## Problem set
(A) For the excerpt on abortion warning labels, decide whether each statement agrees with it: (i) Russian lawmakers passed the warning law on Friday, July 1; (ii) in 2007, Russia recorded more aborted babies than births; (iii) Russia's chief concern is the morality of abortion. Answer yes or no for each, quoting the deciding words.
(B) Answer these questions from the excerpt on abortion warning labels:
(i) What position does Kristan Hawkins hold?
(ii) Which news agency reported on the Russian law?
(iii) How many babies were aborted in Russia in 2007?
(C) Output the passage of the excerpt on abortion warning labels that starts at "Russia has one" and ends at "on population figures.", copying it exactly.

## Document section
--*--

Kristan Hawkins, executive director of SFLA queries: "Why doesn't the pro-life movement get this? Why is it that we can't show a woman before she can have an abortion what exactly abortion is going to do…Why is it that the FDA, the U.S. government, is forcing cigarette manufacturers to put these warning labels on cigarettes, but they won't tell women what an abortion really is?"

According to Hawkins, the government even refused to require warning labels on the abortion drug Ella before it was approved last summer, when there are known dangers.

Russia leads the Revolution

Interestingly, while the battle is just picking up in the US, the Russians are already set to implement this very same proposal—though for a different reason!

As reported by Reuters, Russian lawmakers on Friday July 1 passed a law requiring that abortion advertisements must carry a health warning. However, the Russians are not as concerned so much about the morality or even direct health aspects on the mothers as the resulting declining birth rate!

Russia has one of the world's highest abortion rates and cutting this could help it stem a demographic disaster that is looming as its population shrinks. Citing figures available on the website of Russia lower house [www.duma.gov.ru], Reuters reported that in 2007, the number of aborted babies (1.5 million) was almost as much as the number of babies born. Apart from the babies directly aborted, a frequent complication in abortion procedure is infertility –further worsening the impact on population figures.

--*--

## Input data
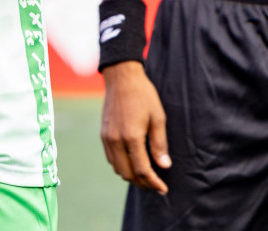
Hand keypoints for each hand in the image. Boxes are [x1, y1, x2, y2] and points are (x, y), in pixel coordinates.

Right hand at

--*--

## Solution list
(A)
(i) Yes: "Russian lawmakers on Friday July 1 passed a law requiring that abortion advertisements must carry a health warning"
(ii) No: "the number of aborted babies (1.5 million) was almost as much as the number of babies born"
(iii) No: "the Russians are not as concerned so much about the morality or even direct health aspects on the mothers as the resulting declining birth rate"

(B)
(i) Executive director of SFLA
(ii) Reuters
(iii) 1.5 million

(C)
Russia has one of the world's highest abortion rates and cutting this could help it stem a demographic disaster that is looming as its population shrinks. Citing figures available on the website of Russia lower house [www.duma.gov.ru], Reuters reported that in 2007, the number of aborted babies (1.5 million) was almost as much as the number of babies born. Apart from the babies directly aborted, a frequent complication in abortion procedure is infertility –further worsening the impact on population figures.